Sally was correct in her guess that Laura's attack was nearly over. In fact, no sooner had she voiced this opinion to herself than Laura was on her feet.
"I am going upstairs," she said, "to drag the Cassalottis down here. I want my beer. Come with me."
Sally rose a little uncertainly to her feet. It was difficult for her to get up quickly when she was in a nervous state, and for one awful moment she thought she was going to fall back in her chair once more, but she managed to reach Laura's side looking fairly normal. They left the dining room and went into a small dark hallway. Laura, who was very familiar with the Cassalotti house, pulled on a door which opened onto a closed stairway. The walls of the
stairway were papered in a small flower pattern and very dirty. They started to mount the stairs—slowly because of their steepness. Sally felt her head turning a little. The air in the stairway was stale. But her dizziness was more the result of Laura's proximity than of the bad air in the stairway. Since there was no bannister, she let the flat of her palm travel along the cold, flower-papered wall. This comforted her to a certain extent until they reached the landing.
The terrible gloom and boredom that had descended upon Laura earlier in the day, back at Camp Cataract, had now completely vanished, not from her memory but from her feelings. At last the day was cluttered with possibilities and adventures. The ascension of the stairs aided her optimism, and by the time she reached the landing a happy excitement was fully upon her.
"Cassalottis!" she called in her husky voice, now ringing with gaiety.
"Hello, Laura Seabrook." Rita Cassalotti's voice was gentle but without warmth.

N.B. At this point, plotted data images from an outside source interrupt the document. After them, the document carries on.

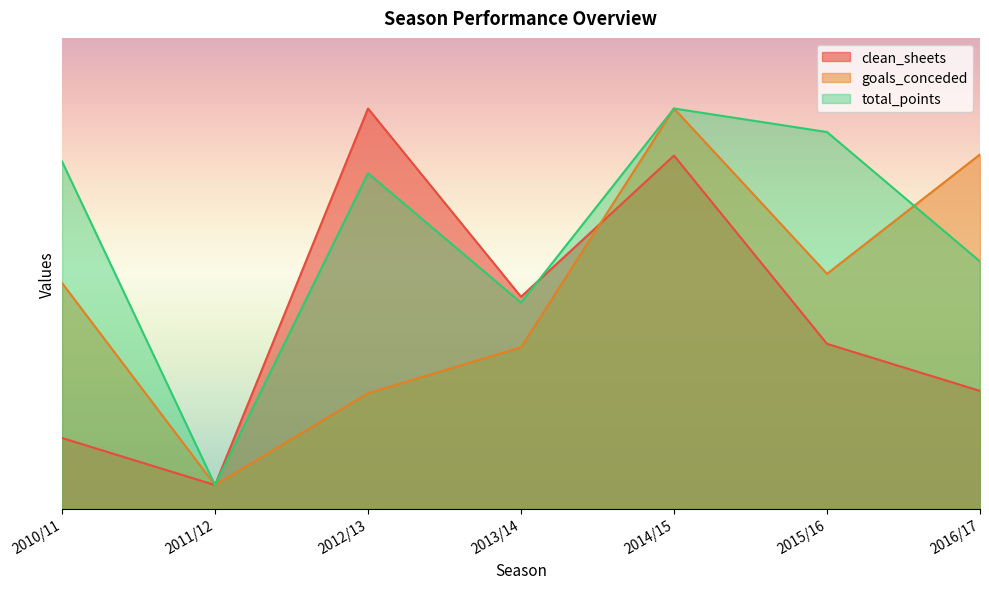

Reading right to left, transcribe all the data shown in this chart.

clean_sheets: 2016/17=25.0	2015/16=35.0	2014/15=75.0	2013/14=45.0	2012/13=85.0	2011/12=5.0	2010/11=15.0
goals_conceded: 2016/17=75.2	2015/16=49.9	2014/15=85.0	2013/14=34.3	2012/13=24.5	2011/12=5.0	2010/11=47.9
total_points: 2016/17=52.5	2015/16=80.0	2014/15=85.0	2013/14=43.8	2012/13=71.2	2011/12=5.0	2010/11=73.8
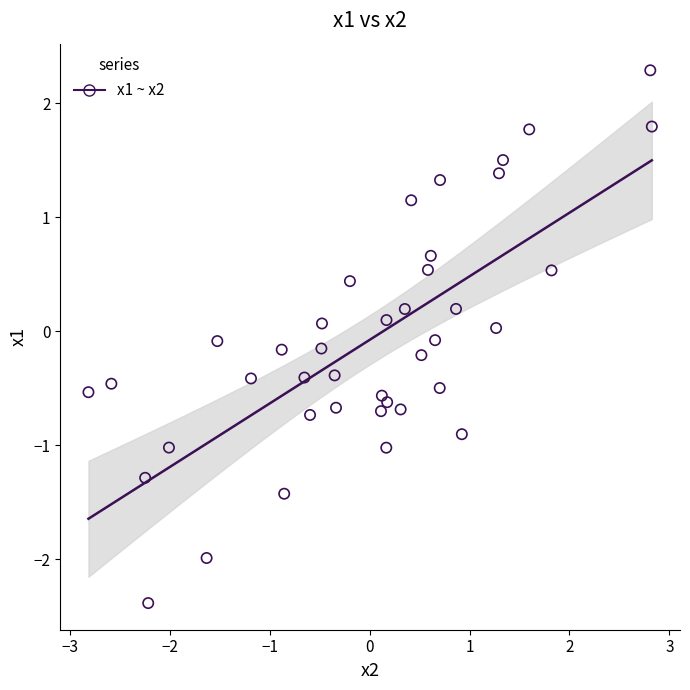

What is the range of X values (max minus min)?

5.6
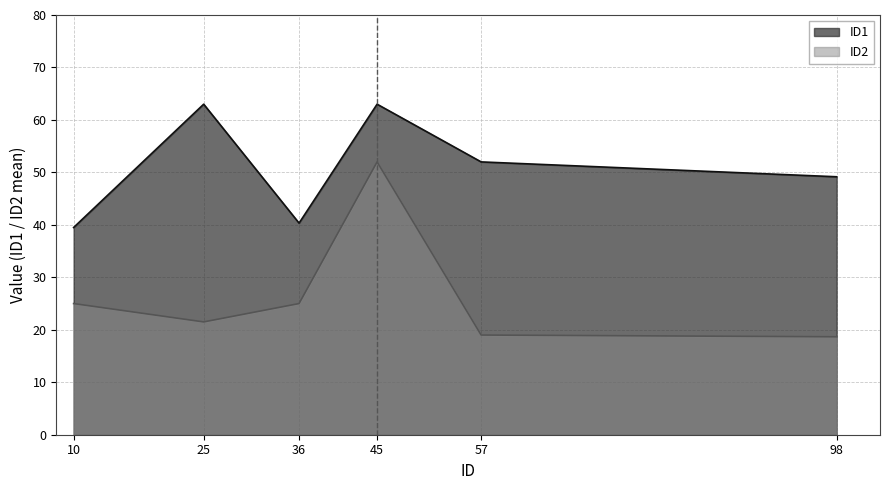

Which series changed the most between 25 and 57?

ID1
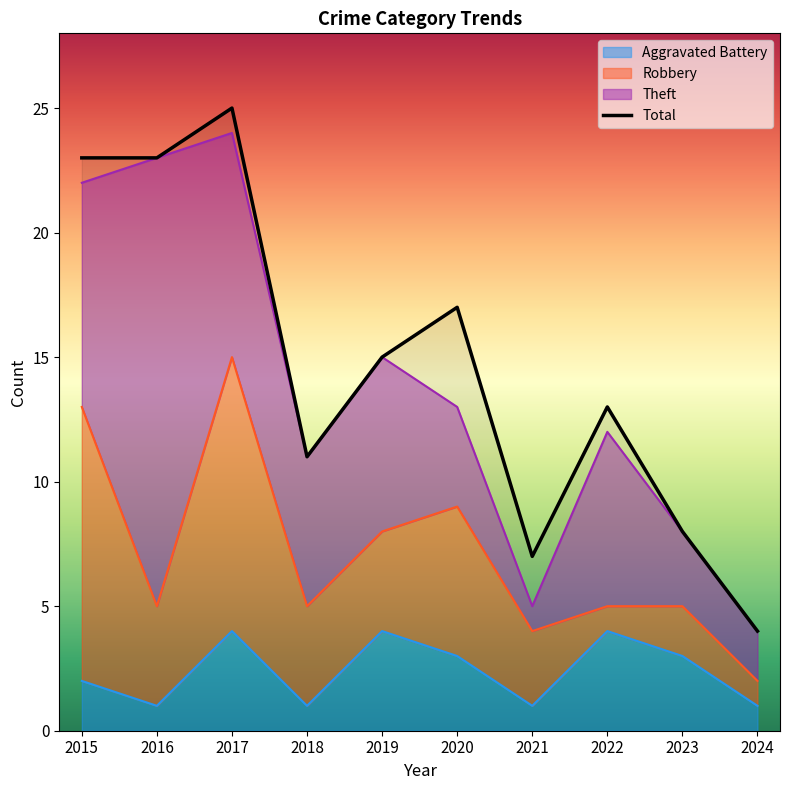

What is the difference between the maximum and minimum values?

21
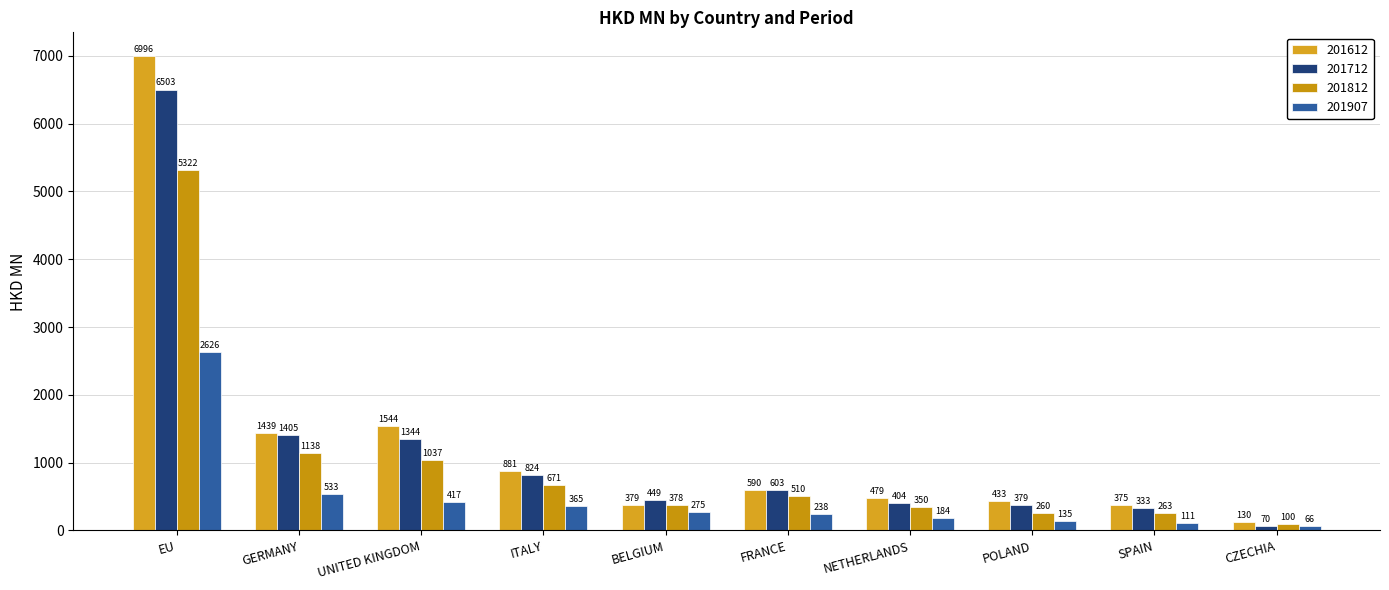

At which category is the sum across all series the highest?

EU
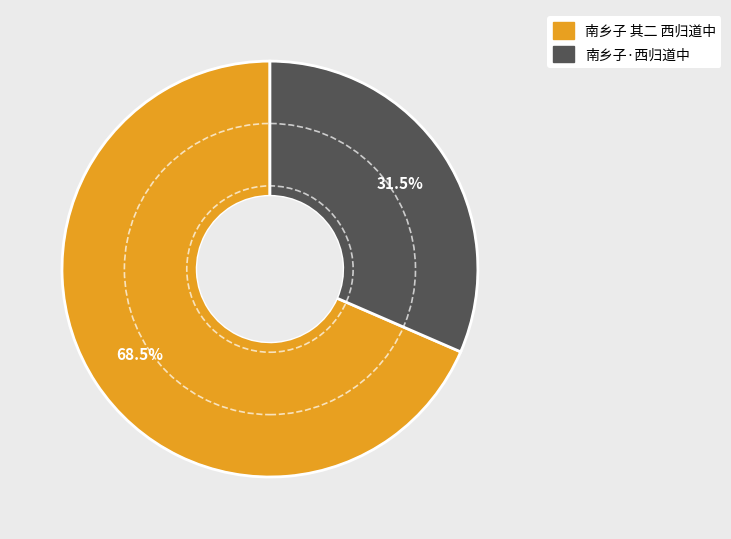

Which has a higher value, 南乡子·西归道中 or 南乡子 其二 西归道中?

南乡子 其二 西归道中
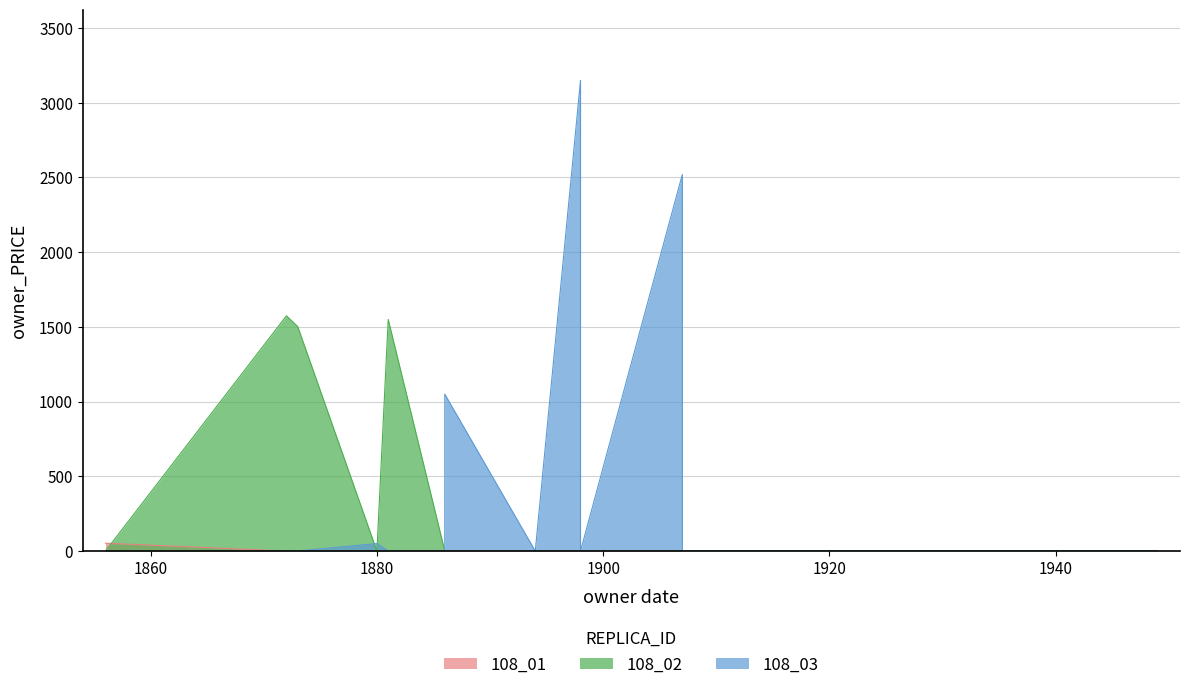

True or false: 108_01 and 108_02 cross at least once.

True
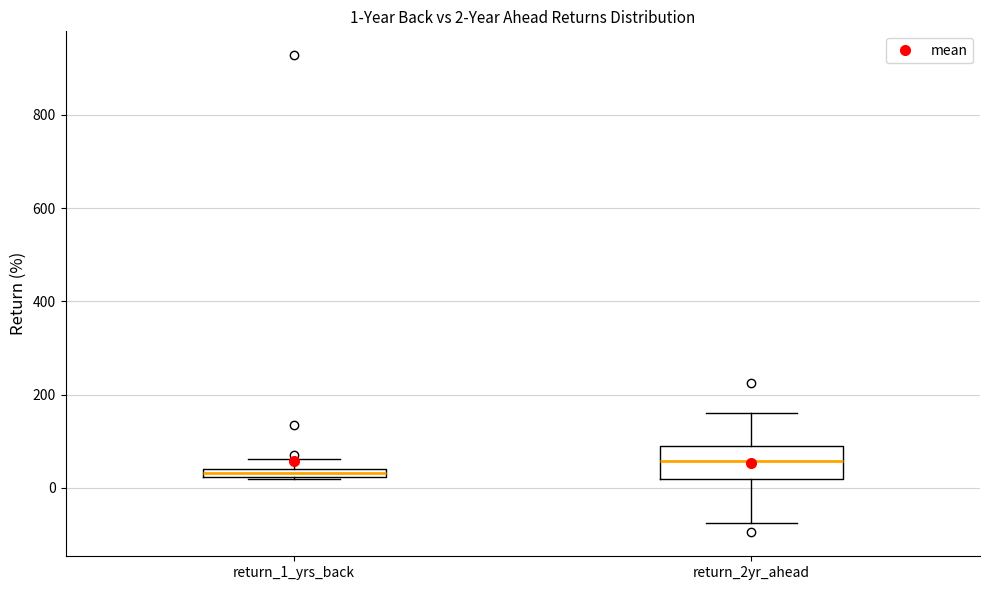

Which box's median line is the lowest?

return_1_yrs_back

Laura fairly galloped down the length of the uncarpeted hallway, knocking into a wrought iron stand that supported a trough of ferns on the way. The stand teetered for a moment on its high legs, but it did not fall over.
"I want beer, you bums," Laura shouted as she flung open the Cassalottis' parlor door. Greetings were exchanged while Sally hung back in the hallway, not caring to move forward or backward. She knew that Laura wanted to be rid of her.
"She's moved on to the Cassalottis and everybody else might as well be dead," Sally reflected. "But I'll stay. Certainly I shan't come and go at her convenience." Her head was beginning to ache as a result of the afternoon's complications.